Creating a trajectory from scratch¶

In [ ]:

df = pd.DataFrame([
  {'geometry':Point(0,0), 't':datetime(2018,1,1,12,0,0)},
  {'geometry':Point(6,0), 't':datetime(2018,1,1,12,6,0)},
  {'geometry':Point(6,6), 't':datetime(2018,1,1,12,10,0)},
  {'geometry':Point(9,9), 't':datetime(2018,1,1,12,15,0)}
]).set_index('t')
geo_df = GeoDataFrame(df, crs=31256)
toy_traj = mpd.Trajectory(geo_df, 1)
toy_traj.df

In [ ]:

toy_traj.to_line_gdf()

In [ ]:

toy_traj.to_traj_gdf(wkt=True)

We can access key information about our trajectory by looking at the print output:

In [ ]:

print(toy_traj)

Another useful piece of information is the sampling interval (median time difference between records):

In [ ]:

toy_traj.get_sampling_interval()

We can also access the trajectories GeoDataFrame:

In [ ]:

toy_traj.df

Processing trajectories¶

We can compute the distance, speed, and acceleration of movement along the trajectory (between consecutive points). The default distance units are meters (or CRS units, if the CRS units are not known or specified), and the default time units are seconds:

In [ ]:

toy_traj.add_distance(overwrite=True).df

In [ ]:

toy_traj.add_speed(overwrite=True).df

In [ ]:

toy_traj.add_acceleration(overwrite=True).df

If you want to use different units, you can specify them. Allowed units include metric units from mm to km, imperial units from inch to mile, nautical miles, and non-standard units which are used as CRS distance units e.g. US Survey units.

In [ ]:

toy_traj.add_distance(overwrite=True, name="distance (km)", units="km")
toy_traj.add_distance(overwrite=True, name="distance (yards)", units="yd")
toy_traj.add_speed(overwrite=True, name="speed (ft/min)", units=("ft", "min"))
toy_traj.add_speed(overwrite=True, name="speed (knots)", units=("nm", "h"))
toy_traj.add_acceleration(overwrite=True, name="acceleration (mph/s)", units=("mi", "h", "s"))
toy_traj.df

Visualizing trajectories¶

To visualize the trajectory, we can turn it into a linestring.

(The notebook environment automatically plots Shapely geometry objects like the LineString returned by to_linestring().)

In [ ]:

toy_traj.to_linestring()

We can also visualize the speed values:

In [ ]:

toy_traj.plot(column="speed", linewidth=5, capstyle='round', legend=True)

- [DATA SECTION]:
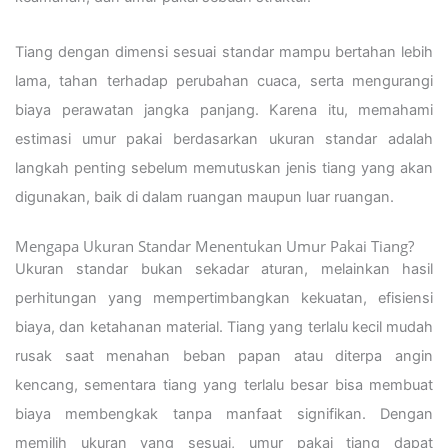
Tiang dengan dimensi sesuai standar mampu bertahan lebih
lama, tahan terhadap perubahan cuaca, serta mengurangi
biaya perawatan jangka panjang. Karena itu, memahami
estimasi umur pakai berdasarkan ukuran standar adalah
langkah penting sebelum memutuskan jenis tiang yang akan
digunakan, baik di dalam ruangan maupun luar ruangan.
Mengapa Ukuran Standar Menentukan Umur Pakai Tiang?
Ukuran standar bukan sekadar aturan, melainkan hasil
perhitungan yang mempertimbangkan kekuatan, efisiensi
biaya, dan ketahanan material. Tiang yang terlalu kecil mudah
rusak saat menahan beban papan atau diterpa angin
kencang, sementara tiang yang terlalu besar bisa membuat
biaya membengkak tanpa manfaat signifikan. Dengan
memilih ukuran yang sesuai, umur pakai tiang dapat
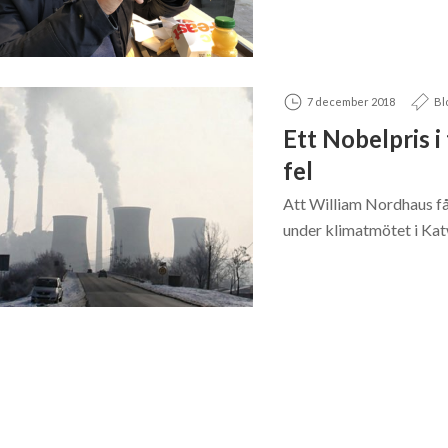
7 december 2018
Bl
Ett Nobelpris 
fel
Att William Nordhaus f
under klimatmötet i Katw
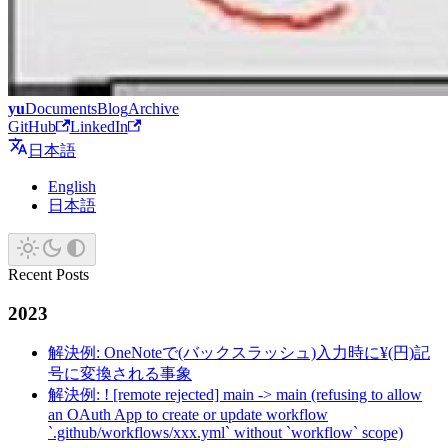
yu
Documents
Blog
Archive
GitHub
LinkedIn
日本語
English
日本語
Recent Posts
2023
解決例: OneNoteで(バックスラッシュ)入力時に¥(円)記
号に変換される事象
解決例: ! [remote rejected] main -> main (refusing to allow
an OAuth App to create or update workflow
`.github/workflows/xxx.yml` without `workflow` scope)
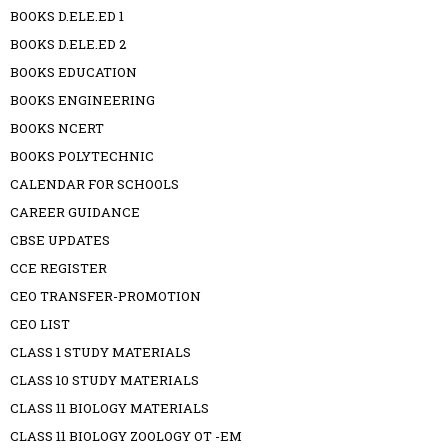
BOOKS D.ELE.ED 1
BOOKS D.ELE.ED 2
BOOKS EDUCATION
BOOKS ENGINEERING
BOOKS NCERT
BOOKS POLYTECHNIC
CALENDAR FOR SCHOOLS
CAREER GUIDANCE
CBSE UPDATES
CCE REGISTER
CEO TRANSFER-PROMOTION
CEO LIST
CLASS 1 STUDY MATERIALS
CLASS 10 STUDY MATERIALS
CLASS 11 BIOLOGY MATERIALS
CLASS 11 BIOLOGY ZOOLOGY OT -EM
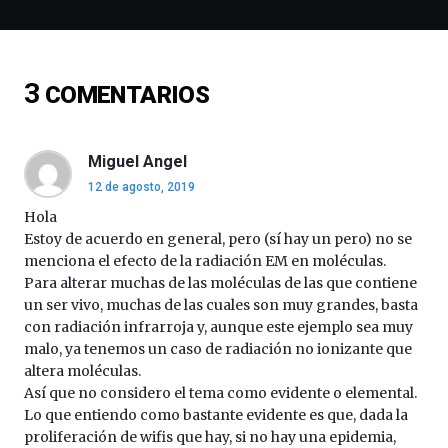
espectáculos
de
ciencia
del
3
COMENTARIOS
16
de
septiembre
al
Miguel Angel
4
12 de agosto, 2019
de
octubre.
Hola
La
Estoy de acuerdo en general, pero (sí hay un pero) no se
iniciativa,
menciona el efecto de la radiación EM en moléculas.
organizada
Para alterar muchas de las moléculas de las que contiene
por
un ser vivo, muchas de las cuales son muy grandes, basta
la
con radiación infrarroja y, aunque este ejemplo sea muy
Cátedra…
malo, ya tenemos un caso de radiación no ionizante que
altera moléculas.
Así que no considero el tema como evidente o elemental.
Lo que entiendo como bastante evidente es que, dada la
proliferación de wifis que hay, si no hay una epidemia,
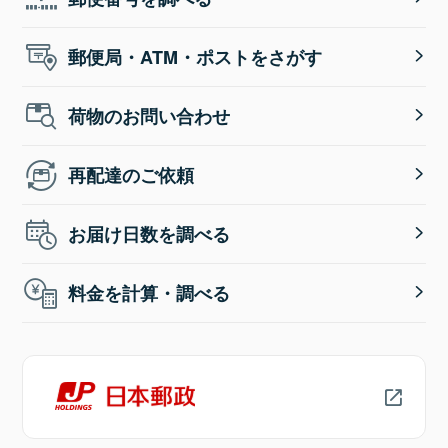
郵便局・ATM・ポストをさがす
荷物のお問い合わせ
再配達のご依頼
お届け日数を調べる
料金を計算・調べる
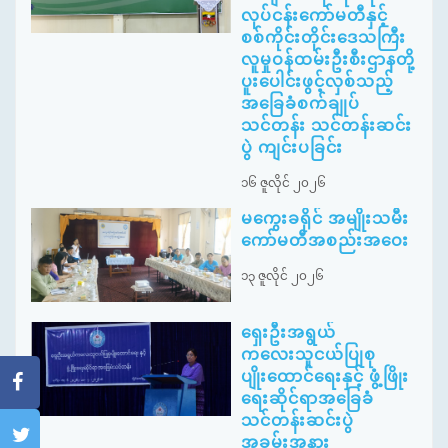
လုပ်ငန်းကော်မတီနှင့်
စစ်ကိုင်းတိုင်းဒေသကြီး
လူမှုဝန်ထမ်းဦးစီးဌာနတို့
ပူးပေါင်းဖွင့်လှစ်သည့်
အခြေခံစက်ချုပ်
သင်တန်း သင်တန်းဆင်း
ပွဲ ကျင်းပခြင်း
၁၆ ဇူလိုင် ၂၀၂၆
မကွေးခရိုင် အမျိုးသမီး
ကော်မတီအစည်းအဝေး
၁၃ ဇူလိုင် ၂၀၂၆
ရှေးဦးအရွယ်
ကလေးသူငယ်ပြုစု
ပျိုးထောင်ရေးနှင့် ဖွံ့ဖြိုး
ရေးဆိုင်ရာအခြေခံ
သင်တန်းဆင်းပွဲ
အခမ်းအနား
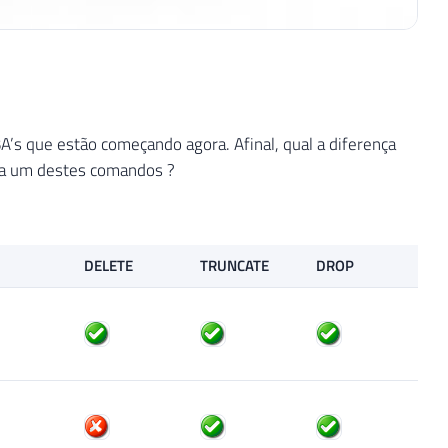
’s que estão começando agora. Afinal, qual a diferença
a um destes comandos ?
DELETE
TRUNCATE
DROP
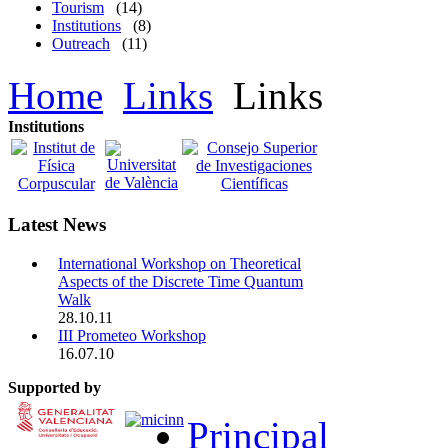
Tourism
(14)
Institutions
(8)
Outreach
(11)
Home
Links
Links
Institutions
Latest News
International Workshop on Theoretical
Aspects of the Discrete Time Quantum
Walk
28.10.11
III Prometeo Workshop
16.07.10
Supported by
Principal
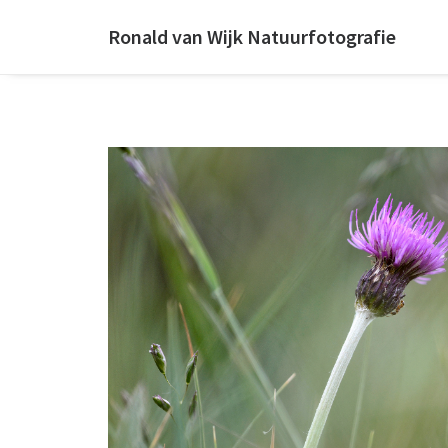
Ronald van Wijk Natuurfotografie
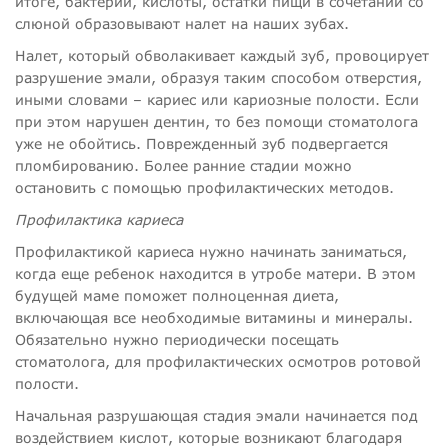
итоге, бактерии, кислоты, остатки пищи в сочетании со
слюной образовывают налет на наших зубах.
Налет, который обволакивает каждый зуб, провоцирует
разрушение эмали, образуя таким способом отверстия,
иными словами – кариес или кариозные полости. Если
при этом нарушен дентин, то без помощи стоматолога
уже не обойтись. Поврежденный зуб подвергается
пломбированию. Более ранние стадии можно
остановить с помощью профилактических методов.
Профилактика кариеса
Профилактикой кариеса нужно начинать заниматься,
когда еще ребенок находится в утробе матери. В этом
будущей маме поможет полноценная диета,
включающая все необходимые витамины и минералы.
Обязательно нужно периодически посещать
стоматолога, для профилактических осмотров ротовой
полости.
Начальная разрушающая стадия эмали начинается под
воздействием кислот, которые возникают благодаря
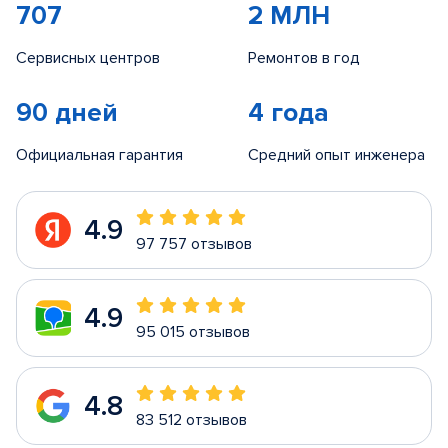
707
2 МЛН
Сервисных центров
Ремонтов в год
90 дней
4 года
Официальная гарантия
Средний опыт инженера
4.9
97 757 отзывов
4.9
95 015 отзывов
4.8
83 512 отзывов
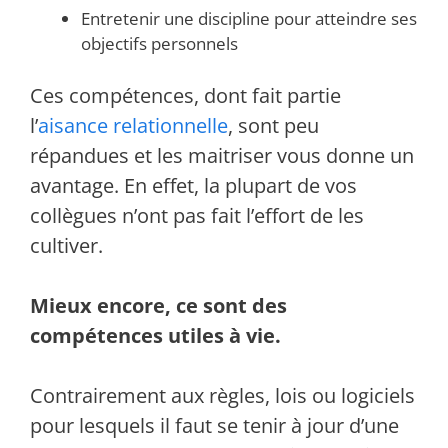
Entretenir une discipline pour atteindre ses
objectifs personnels
Ces compétences, dont fait partie
l’
aisance relationnelle
, sont peu
répandues et les maitriser vous donne un
avantage. En effet, la plupart de vos
collègues n’ont pas fait l’effort de les
cultiver.
Mieux encore, ce sont des
compétences utiles à vie.
Contrairement aux règles, lois ou logiciels
pour lesquels il faut se tenir à jour d’une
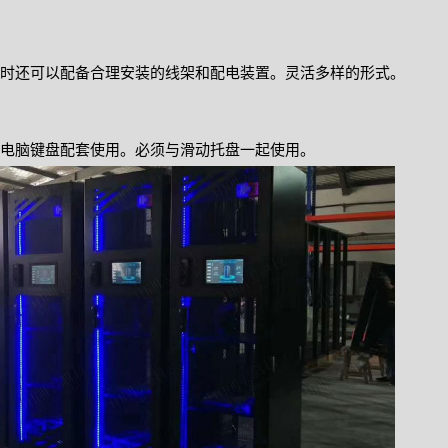
时还可以配备合理安装的线架和配电装置。灵活多样的形式。
电脑键盘配套使用。必须与滑动托盘一起使用。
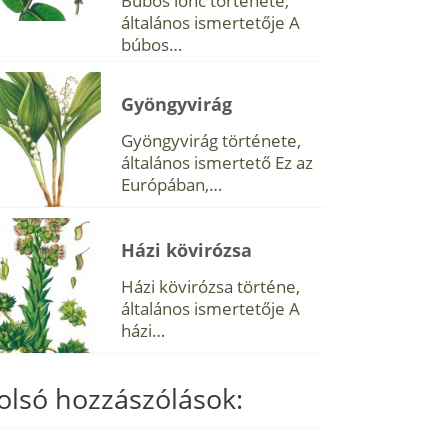
Búbos lonc története,
általános ismertetője A
búbos…
Gyöngyvirág
Gyöngyvirág története,
általános ismertető Ez az
Európában,…
Házi kövirózsa
Házi kövirózsa történe,
általános ismertetője A
házi…
olsó hozzászólások:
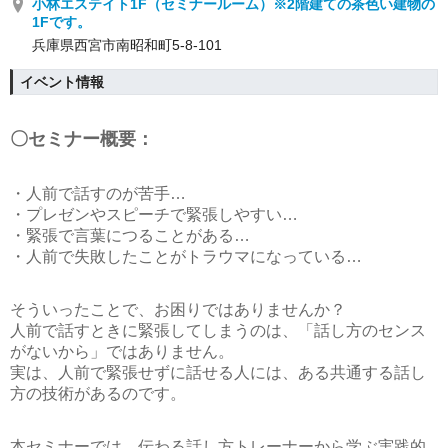
小林エステイト1F（セミナールーム）※2階建ての茶色い建物の
1Fです。
兵庫県西宮市南昭和町5-8-101
イベント情報
〇セミナー概要：
・人前で話すのが苦手…
・プレゼンやスピーチで緊張しやすい…
・緊張で言葉につることがある…
・人前で失敗したことがトラウマになっている…
そういったことで、お困りではありませんか？
人前で話すときに緊張してしまうのは、「話し方のセンス
がないから」ではありません。
実は、人前で緊張せずに話せる人には、
ある共通する話し
方の技術
があるのです。
本セミナーでは、伝わる話し方トレーナーから学ぶ実践的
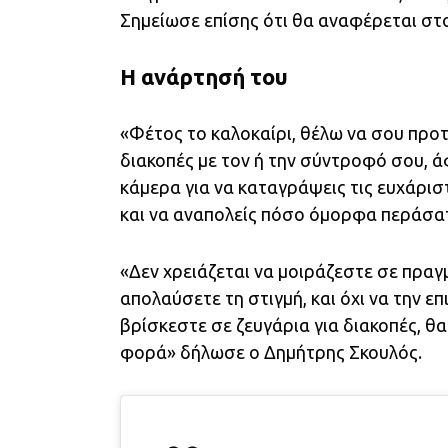
Σημείωσε επίσης ότι θα αναφέρεται στο
Η ανάρτησή του
«Φέτος το καλοκαίρι, θέλω να σου προτ
διακοπές με τον ή την σύντροφό σου, ά
κάμερα για να καταγράψεις τις ευχάριστ
και να αναπολείς πόσο όμορφα περάσα
«Δεν χρειάζεται να μοιράζεστε σε πραγ
απολαύσετε τη στιγμή, και όχι να την ε
βρίσκεστε σε ζευγάρια για διακοπές, θ
φορά» δήλωσε ο Δημήτρης Σκουλός.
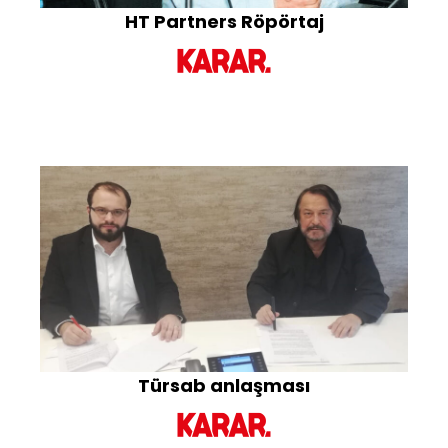
HT Partners Röpörtaj
Türsab anlaşması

- [REQUIRED TASKS]:
a. Answer these questions from the trajectory tutorial:
(i) How does it define the sampling interval?
(ii) What are the default distance and time units?
(iii) What does the notebook environment plot automatically?
b. Summarize the trajectory tutorial in two sentences.
c. Repeat, word for word, the part of the trajectory tutorial that opens with the words containing "We can access" and closes with "toy_traj.get_sampling_interval()".
The entries come from a source other than the trajectory tutorial.

- [ANSWERS FOR THE EXERCISE]:
a.
(i) The median time difference between records.
(ii) Meters (or CRS units if the CRS units are not known or specified) for distance, and seconds for time.
(iii) Shapely geometry objects, such as the LineString returned by to_linestring().

b. A trajectory is built from a DataFrame of points with timestamps, and key information such as the print output, the sampling interval and the GeoDataFrame can then be accessed. Distance, speed and acceleration between consecutive points can be computed in default or specified units, and the trajectory can be visualized as a linestring or plotted by its speed values.

c.
We can access key information about our trajectory by looking at the print output:

In [ ]:

print(toy_traj)

Another useful piece of information is the sampling interval (median time difference between records):

In [ ]:

toy_traj.get_sampling_interval()